DATA LISTING START

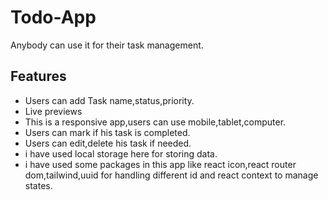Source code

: 
# Todo-App

Anybody can use it for their task management.


## Features

- Users can add Task name,status,priority.
- Live previews
- This is a responsive app,users can use mobile,tablet,computer.
- Users can mark if his task is completed.
- Users can edit,delete his task if needed.
- i have used local storage here for storing data.
- i have used some packages in this app like react icon,react router dom,tailwind,uuid for handling different id and react context to manage states.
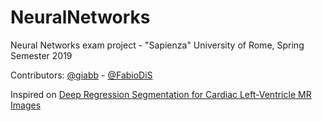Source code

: # NeuralNetworks
Neural Networks exam project  - "Sapienza" University of Rome, Spring Semester 2019

Contributors: [@giabb](https://github.com/giabb) - [@FabioDiS](https://github.com/FabioDiS)

Inspired on [Deep Regression Segmentation for Cardiac Left-Ventricle MR Images](https://ieeexplore.ieee.org/document/8245780)
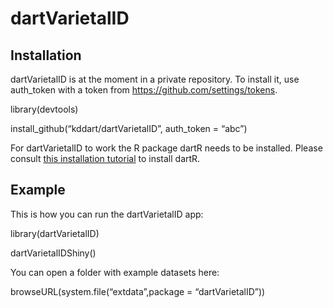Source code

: 
<!-- README.md is generated from README.Rmd. Please edit that file -->

# dartVarietalID

## Installation

dartVarietalID is at the moment in a private repository. To install it,
use auth_token with a token from <https://github.com/settings/tokens>.

library(devtools)

install_github(“kddart/dartVarietalID”, auth_token = “abc”)

For dartVarietalID to work the R package dartR needs to be installed.
Please consult [this installation
tutorial](https://github.com/green-striped-gecko/dartR/wiki/Installation-tutorial)
to install dartR.

## Example

This is how you can run the dartVarietalID app:

library(dartVarietalID)

dartVarietalIDShiny()

You can open a folder with example datasets here:

browseURL(system.file(“extdata”,package = “dartVarietalID”))
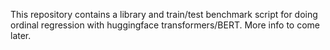 This repository contains a library and train/test benchmark script for doing
ordinal regression with huggingface transformers/BERT. More info to come later.
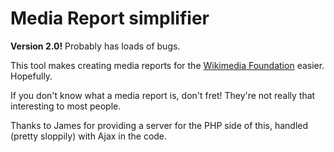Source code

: # Media Report simplifier

**Version 2.0!** Probably has loads of bugs.

This tool makes creating media reports for the [Wikimedia Foundation](https://wikimediafoundation.org/) easier. Hopefully.

If you don't know what a media report is, don't fret! They're not really that interesting to most people.

Thanks to James for providing a server for the PHP side of this, handled (pretty sloppily) with Ajax in the code.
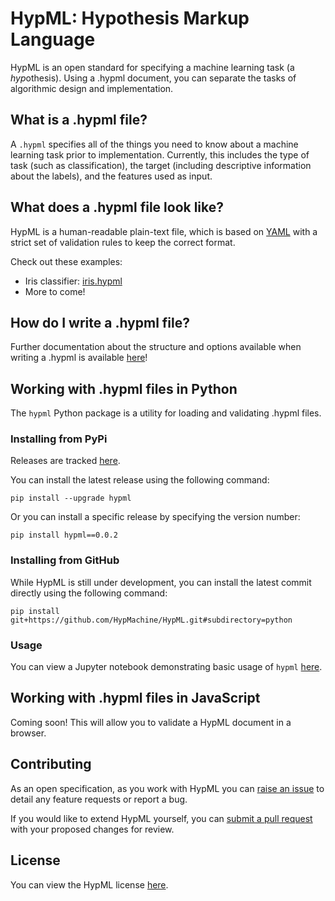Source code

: # HypML: Hypothesis Markup Language

HypML is an open standard for specifying a machine learning task (a *hyp*othesis). Using a .hypml document, you can separate the tasks of algorithmic design and implementation.

## What is a .hypml file?

A `.hypml` specifies all of the things you need to know about a machine learning task prior to implementation. Currently, this includes the type of task (such as classification), the target (including descriptive information about the labels), and the features used as input.

## What does a .hypml file look like?

HypML is a human-readable plain-text file, which is based on  [YAML](https://en.wikipedia.org/wiki/YAML) with a strict set of validation rules to keep the correct format.

Check out these examples:

* Iris classifier: [iris.hypml](https://github.com/HypMachine/HypML/blob/master/examples/iris.hypml)
* More to come!

## How do I write a .hypml file?

Further documentation about the structure and options available when writing a .hypml is available [here](docs/INDEX.md)!

## Working with .hypml files in Python

The `hypml` Python package is a utility for loading and validating .hypml files.

### Installing from PyPi

Releases are tracked [here](https://github.com/HypMachine/HypML/releases).

You can install the latest release using the following command:

	pip install --upgrade hypml

Or you can install a specific release by specifying the version number:

	pip install hypml==0.0.2

### Installing from GitHub

While HypML is still under development, you can install the latest commit directly using the following command:

	pip install git+https://github.com/HypMachine/HypML.git#subdirectory=python

### Usage

You can view a Jupyter notebook demonstrating basic usage of `hypml` [here](https://github.com/HypMachine/HypML/blob/master/python/Basic%20Usage.ipynb).

## Working with .hypml files in JavaScript

Coming soon! This will allow you to validate a HypML document in a browser.

## Contributing

As an open specification, as you work with HypML you can [raise an issue](https://github.com/HypMachine/HypML/issues) to detail any feature requests or report a bug.

If you would like to extend HypML yourself, you can [submit a pull request](https://github.com/HypMachine/HypML/pulls) with your proposed changes for review.

## License

You can view the HypML license [here](LICENSE).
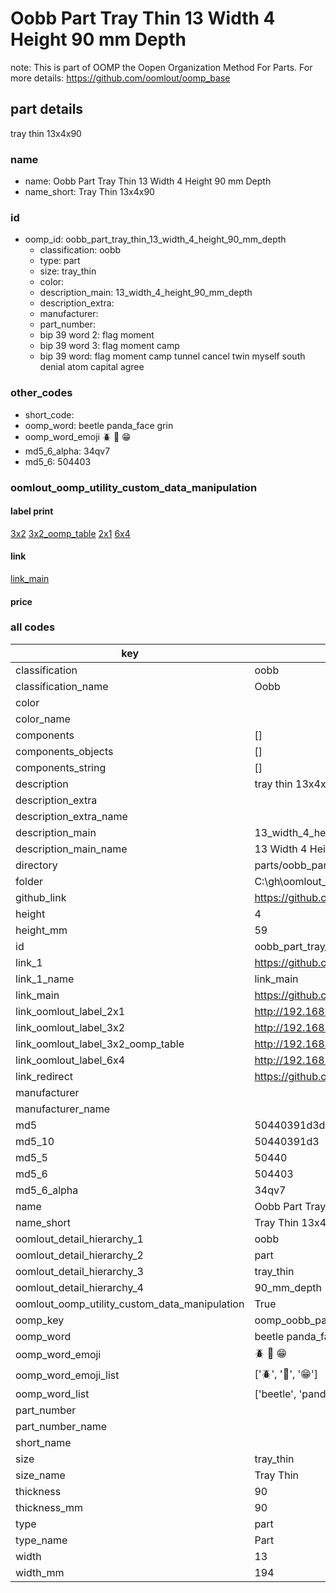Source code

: # Oobb Part Tray Thin 13 Width 4 Height 90 mm Depth  

note: This is part of OOMP the Oopen Organization Method For Parts. For more details: https://github.com/oomlout/oomp_base

##  part details
  



tray thin 13x4x90



### name
* name: Oobb Part Tray Thin 13 Width 4 Height 90 mm Depth
* name_short: Tray Thin 13x4x90 
### id
* oomp_id: oobb_part_tray_thin_13_width_4_height_90_mm_depth
  * classification: oobb
  * type: part
  * size: tray_thin
  * color: 
  * description_main: 13_width_4_height_90_mm_depth
  * description_extra: 
  * manufacturer: 
  * part_number: 
  * bip 39 word 2: flag moment
  * bip 39 word 3: flag moment camp
  * bip 39 word: flag moment camp tunnel cancel twin myself south denial atom capital agree

### other_codes
* short_code: 
* oomp_word: beetle panda_face grin
* oomp_word_emoji :beetle: :panda_face: :grin:
* md5_6_alpha: 34qv7
* md5_6: 504403






### oomlout_oomp_utility_custom_data_manipulation
#### label print
[3x2](http://192.168.1.245:1112/?label=oomp%2034qv7)
[3x2_oomp_table](http://192.168.1.108:1112/?label=oomp%2034qv7)
[2x1](http://192.168.1.242:1112/?label=oomp%2034qv7)
[6x4](http://192.168.1.55:1112/?label=oomp%2034qv7)    

#### link

[link_main](https://github.com/oomlout/oomlout_oobb_version_4_generated_parts/tree/main/navigation_oomp/oobb/part/tray_thin/13_width_4_height_90_mm_depth/part)                              

#### price







### all codes 
| key | value |  
| --- | --- |  
| classification | oobb |  
| classification_name | Oobb |  
| color |  |  
| color_name |  |  
| components | [] |  
| components_objects | [] |  
| components_string | [] |  
| description | tray thin 13x4x90 |  
| description_extra |  |  
| description_extra_name |  |  
| description_main | 13_width_4_height_90_mm_depth |  
| description_main_name | 13 Width 4 Height 90 mm Depth |  
| directory | parts/oobb_part_tray_thin_13_width_4_height_90_mm_depth |  
| folder | C:\gh\oomlout_oobb_version_4_generated_parts\parts\oobb_part_tray_thin_13_width_4_height_90_mm_depth |  
| github_link | https://github.com/oomlout/oomlout_oomp_part_src/tree/main/parts/oobb_part_tray_thin_13_width_4_height_90_mm_depth |  
| height | 4 |  
| height_mm | 59 |  
| id | oobb_part_tray_thin_13_width_4_height_90_mm_depth |  
| link_1 | https://github.com/oomlout/oomlout_oobb_version_4_generated_parts/tree/main/navigation_oomp/oobb/part/tray_thin/13_width_4_height_90_mm_depth/part |  
| link_1_name | link_main |  
| link_main | https://github.com/oomlout/oomlout_oobb_version_4_generated_parts/tree/main/navigation_oomp/oobb/part/tray_thin/13_width_4_height_90_mm_depth/part |  
| link_oomlout_label_2x1 | http://192.168.1.242:1112/?label=oomp%2034qv7 |  
| link_oomlout_label_3x2 | http://192.168.1.245:1112/?label=oomp%2034qv7 |  
| link_oomlout_label_3x2_oomp_table | http://192.168.1.108:1112/?label=oomp%2034qv7 |  
| link_oomlout_label_6x4 | http://192.168.1.55:1112/?label=oomp%2034qv7 |  
| link_redirect | https://github.com/oomlout/oomlout_oobb_version_4_generated_parts/tree/main/parts/oobb_tray_thin_13_04_90 |  
| manufacturer |  |  
| manufacturer_name |  |  
| md5 | 50440391d3d0324bad909ea841a3bac1 |  
| md5_10 | 50440391d3 |  
| md5_5 | 50440 |  
| md5_6 | 504403 |  
| md5_6_alpha | 34qv7 |  
| name | Oobb Part Tray Thin 13 Width 4 Height 90 mm Depth |  
| name_short | Tray Thin 13x4x90  |  
| oomlout_detail_hierarchy_1 | oobb |  
| oomlout_detail_hierarchy_2 | part |  
| oomlout_detail_hierarchy_3 | tray_thin |  
| oomlout_detail_hierarchy_4 | 90_mm_depth |  
| oomlout_oomp_utility_custom_data_manipulation | True |  
| oomp_key | oomp_oobb_part_tray_thin_13_width_4_height_90_mm_depth |  
| oomp_word | beetle panda_face grin |  
| oomp_word_emoji | :beetle: :panda_face: :grin: |  
| oomp_word_emoji_list | [':beetle:', ':panda_face:', ':grin:'] |  
| oomp_word_list | ['beetle', 'panda_face', 'grin'] |  
| part_number |  |  
| part_number_name |  |  
| short_name |  |  
| size | tray_thin |  
| size_name | Tray Thin |  
| thickness | 90 |  
| thickness_mm | 90 |  
| type | part |  
| type_name | Part |  
| width | 13 |  
| width_mm | 194 |  
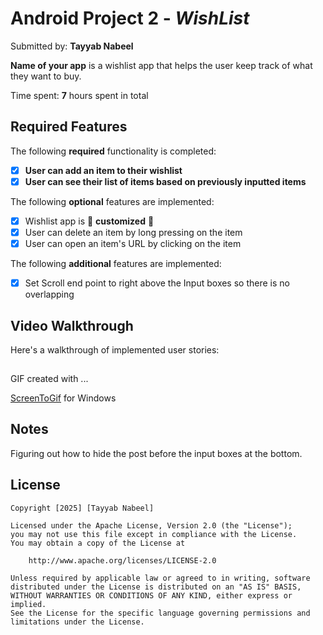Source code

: # Android Project 2 - *WishList*

Submitted by: **Tayyab Nabeel**

**Name of your app** is a wishlist app that helps the user keep track of what they want to buy.

Time spent: **7** hours spent in total

## Required Features

The following **required** functionality is completed:

- [x] **User can add an item to their wishlist**
- [x] **User can see their list of items based on previously inputted items**

The following **optional** features are implemented:

- [x] Wishlist app is 🎨 **customized** 🎨
- [x] User can delete an item by long pressing on the item
- [x] User can open an item's URL by clicking on the item

The following **additional** features are implemented:

* [x] Set Scroll end point to right above the Input boxes so there is no overlapping

## Video Walkthrough

Here's a walkthrough of implemented user stories:

<img src='https://imgur.com/a/Bb5NKm2' title='CS388 Project 2' width='1:40' alt type='CS388 Project 2' />

<!-- Replace this with whatever GIF tool you used! -->
GIF created with ...

[ScreenToGif](https://www.screentogif.com/) for Windows


## Notes

Figuring out how to hide the post before the input boxes at the bottom.

## License

    Copyright [2025] [Tayyab Nabeel]

    Licensed under the Apache License, Version 2.0 (the "License");
    you may not use this file except in compliance with the License.
    You may obtain a copy of the License at

        http://www.apache.org/licenses/LICENSE-2.0

    Unless required by applicable law or agreed to in writing, software
    distributed under the License is distributed on an "AS IS" BASIS,
    WITHOUT WARRANTIES OR CONDITIONS OF ANY KIND, either express or implied.
    See the License for the specific language governing permissions and
    limitations under the License.

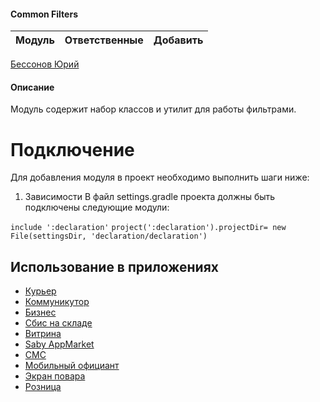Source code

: #### Common Filters

|Модуль|Ответственные|Добавить|
|------|-------------|--------|
[Бессонов Юрий](https://online.sbis.ru/person/0744ffc8-075a-40e7-a1bd-5d6fff8655f2)

#### Описание
Модуль содержит набор классов и утилит для работы фильтрами.

# Подключение

Для добавления модуля в проект необходимо выполнить шаги ниже:

1. Зависимости
В файл settings.gradle проекта должны быть подключены следующие модули:

`include ':declaration'`
`project(':declaration').projectDir= new File(settingsDir, 'declaration/declaration')`

## Использование в приложениях
- [Курьер](https://git.sbis.ru/mobileworkspace/apps/droid/courier)
- [Коммуникутор](https://git.sbis.ru/mobileworkspace/apps/droid/communicator)
- [Бизнес](https://git.sbis.ru/mobileworkspace/apps/droid/business)
- [Сбис на складе](https://git.sbis.ru/mobileworkspace/apps/droid/storekeeper)
- [Витрина](https://git.sbis.ru/mobileworkspace/apps/droid/showcase)
- [Saby AppMarket](https://git.sbis.ru/mobileworkspace/apps/droid/appmarket)
- [СМС](https://git.sbis.ru/mobileworkspace/apps/droid/sms)
- [Мобильный официант](https://git.sbis.ru/mobileworkspace/apps/droid/waiter2)
- [Экран повара](https://git.sbis.ru/mobileworkspace/apps/droid/cookscreen)
- [Розница](https://git.sbis.ru/mobileworkspace/apps/droid/retail)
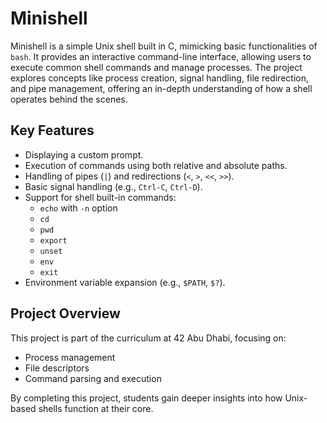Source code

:# Minishell

Minishell is a simple Unix shell built in C, mimicking basic functionalities of `bash`. It provides an interactive command-line interface, allowing users to execute common shell commands and manage processes. The project explores concepts like process creation, signal handling, file redirection, and pipe management, offering an in-depth understanding of how a shell operates behind the scenes.

## Key Features
- Displaying a custom prompt.
- Execution of commands using both relative and absolute paths.
- Handling of pipes (`|`) and redirections (`<`, `>`, `<<`, `>>`).
- Basic signal handling (e.g., `Ctrl-C`, `Ctrl-D`).
- Support for shell built-in commands:
  - `echo` with `-n` option
  - `cd`
  - `pwd`
  - `export`
  - `unset`
  - `env`
  - `exit`
- Environment variable expansion (e.g., `$PATH`, `$?`).

## Project Overview
This project is part of the curriculum at 42 Abu Dhabi, focusing on:
- Process management
- File descriptors
- Command parsing and execution

By completing this project, students gain deeper insights into how Unix-based shells function at their core.
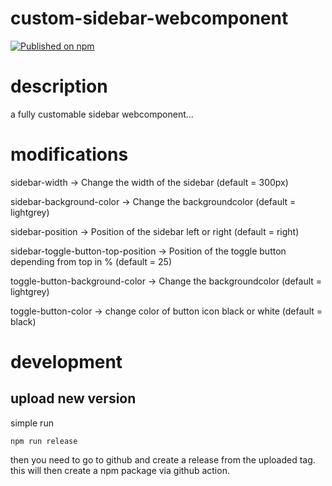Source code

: # custom-sidebar-webcomponent

[![Published on npm](https://img.shields.io/npm/v/@node-projects/custom-sidebar-webcomponent.svg?logo=npm)](https://www.npmjs.com/package/@node-projects/custom-sidebar-webcomponent)
 
# description
a fully customable sidebar webcomponent...

# modifications

sidebar-width -> Change the width of the sidebar (default = 300px)

sidebar-background-color -> Change the backgroundcolor (default = lightgrey)

sidebar-position -> Position of the sidebar left or right (default = right)

sidebar-toggle-button-top-position -> Position of the toggle button depending from top in % (default = 25)

toggle-button-background-color -> Change the backgroundcolor (default = lightgrey)

toggle-button-color -> change color of button icon black or white (default = black)


# development
## upload new version
simple run
  
    npm run release

then you need to go to github and create a release from the uploaded tag.
this will then create a npm package via github action.
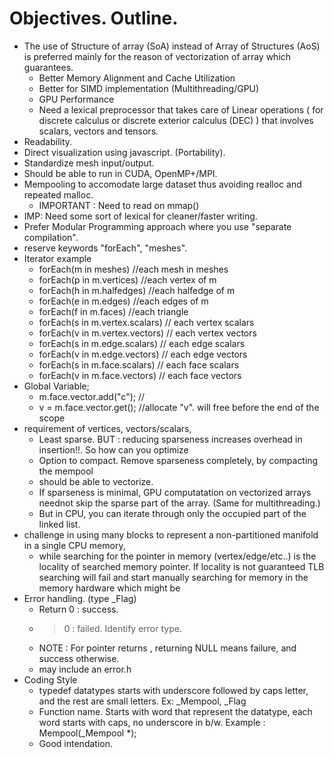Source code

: # Objectives. Outline.

  * The use of Structure of array (SoA) instead of Array of Structures (AoS) is preferred mainly for the reason of vectorization of array which guarantees.
    * Better Memory Alignment and Cache Utilization
    * Better for SIMD implementation (Multithreading/GPU)
    * GPU Performance
    * Need a lexical preprocessor that takes care of
Linear operations ( for discrete calculus or discrete exterior calculus (DEC) ) that involves scalars, vectors and tensors.
  * Readability.
  * Direct visualization using javascript. (Portability).
  * Standardize mesh input/output.
  * Should be able to run in CUDA, OpenMP+/MPI.
  * Mempooling to accomodate large dataset thus avoiding realloc and repeated malloc.
    * IMPORTANT : Need to read on mmap()
  * IMP: Need some sort of lexical for cleaner/faster writing.
  * Prefer Modular Programming approach where you use "separate compilation". 
  * reserve keywords "forEach", "meshes". 
  * Iterator example
    * forEach(m in meshes) //each mesh in meshes
    * forEach(p in m.vertices)  //each vertex of m
    * forEach(h in m.halfedges) //each halfedge of m
    * forEach(e in m.edges) //each edges of m
    * forEach(f in m.faces) //each triangle
    * forEach(s in m.vertex.scalars) // each vertex scalars
    * forEach(v in m.vertex.vectors) // each vertex vectors 
    * forEach(s in m.edge.scalars) // each edge scalars
    * forEach(v in m.edge.vectors) // each edge vectors 
    * forEach(s in m.face.scalars) // each face scalars
    * forEach(v in m.face.vectors) // each face vectors 
  * Global Variable;
    * m.face.vector.add("c"); // 
    * v = m.face.vector.get(); //allocate "v". will free before the end of the scope
  * requirement of vertices, vectors/scalars, 
    * Least sparse. BUT : reducing sparseness increases overhead in insertion!!. So how can you optimize
    * Option to compact. Remove sparseness completely, by compacting the mempool
    * should be able to vectorize. 
    * If sparseness is minimal, GPU computatation on vectorized arrays neednot skip the sparse part of the array.
         (Same for multithreading.)
    * But in CPU, you can  iterate through only the occupied part of the linked list.
  * challenge in using many blocks to represent a non-partitioned manifold in a single CPU memory, 
    * while searching for the pointer in memory (vertex/edge/etc..) is the locality of searched memory pointer. If locality is not guaranteed TLB searching will fail and start manually searching for memory in the memory hardware which might be  
  * Error handling. (type \_Flag) 
    * Return 0 : success. 
    * > 0 : failed. Identify error type. 
    * NOTE : For pointer returns , returning NULL means failure, and success otherwise.
    * may include an error.h
  * Coding Style
    * typedef datatypes starts with underscore followed by caps letter, and the rest are small letters. Ex: \_Mempool, \_Flag
    * Function name. Starts with word that represent the datatype, each word starts with caps, no underscore in b/w. 
Example : Mempool(\_Mempool \*);
    * Good intendation. 
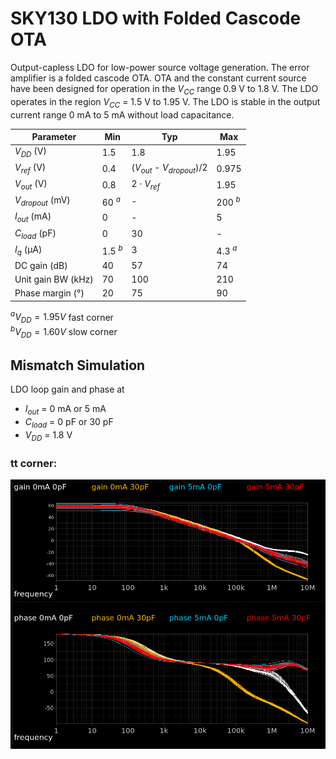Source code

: # SKY130 LDO with Folded Cascode OTA
Output-capless LDO for low-power source voltage generation. The error amplifier is a folded cascode OTA. OTA and the constant current source have been designed for operation in the $V_{CC}$ range 0.9 V to 1.8 V. The LDO operates in the region $V_{CC}$ = 1.5 V  to 1.95 V. The LDO is stable in the output current range 0 mA to 5 mA without load capacitance. 

|Parameter| Min | Typ | Max
|---|---|---|---|
| $V_{DD}$ (V) | 1.5  | 1.8 | 1.95 |
| $V_{ref}$ (V) | 0.4 | ($V_{out}$ - $V_{dropout}$)/2 | 0.975 |
| $V_{out}$ (V) | 0.8 | $2 \cdot V_{ref}$ | 1.95 |
| $V_{dropout}$ (mV) | 60 $^a$ | - | 200 $^b$|
| $I_{out}$ (mA) | 0 |-| 5 |
| $C_{load}$ (pF) | 0 | 30 | - |  
| $I_{q}$ (µA)   | 1.5 $^b$ |3| 4.3 $^a$ | 
| DC gain (dB)   | 40 | 57 | 74 | 
| Unit gain BW (kHz)   | 70 | 100 | 210 | 
| Phase margin (°)   | 20 | 75 | 90 |

$^a V_{DD}=1.95V$ fast corner  
$^b V_{DD}=1.60V$ slow corner  

## Mismatch Simulation 
LDO loop gain and phase at 
* $I_{out}$ = 0 mA or 5 mA
* $C_{load}$ = 0 pF or 30 pF
* $V_{DD}$ = 1.8 V 

### tt corner:
![comp_](doc/gain_phase_tt_1v8.png)  


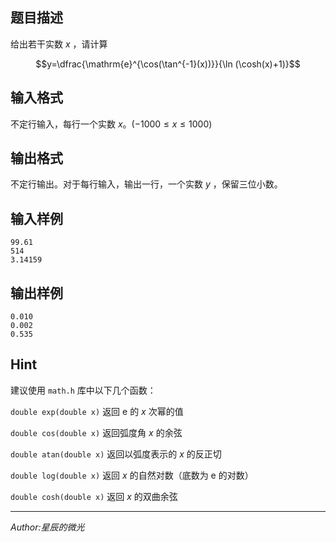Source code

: ## 题目描述

给出若干实数 $x$ ，请计算

$$y=\dfrac{\mathrm{e}^{\cos(\tan^{-1}(x))}}{\ln (\cosh(x)+1)}$$

## 输入格式

不定行输入，每行一个实数 $x$。$(-1000\leq x\leq 1000)$

## 输出格式

不定行输出。对于每行输入，输出一行，一个实数 $y$ ，保留三位小数。

## 输入样例

    99.61
    514
    3.14159

## 输出样例

    0.010
    0.002
    0.535

## Hint

建议使用 `math.h` 库中以下几个函数：

`double exp(double x)` 返回 $\mathrm{e}$ 的 $x$ 次幂的值

`double cos(double x)` 返回弧度角 $x$ 的余弦

`double atan(double x)` 返回以弧度表示的 $x$ 的反正切

`double log(double x)` 返回 $x$ 的自然对数（底数为 $\mathrm{e}$ 的对数）

`double cosh(double x)` 返回 $x$ 的双曲余弦

-----

*Author:星辰的微光*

DATA LISTING END

Using the records above, restate word for word the lines from the one with "id | oobb_part_tray_thin_13_width_4_height_90_mm_depth |" through the one with "link_1_name | link_main |", both included.

| id | oobb_part_tray_thin_13_width_4_height_90_mm_depth |  
| link_1 | https://github.com/oomlout/oomlout_oobb_version_4_generated_parts/tree/main/navigation_oomp/oobb/part/tray_thin/13_width_4_height_90_mm_depth/part |  
| link_1_name | link_main |  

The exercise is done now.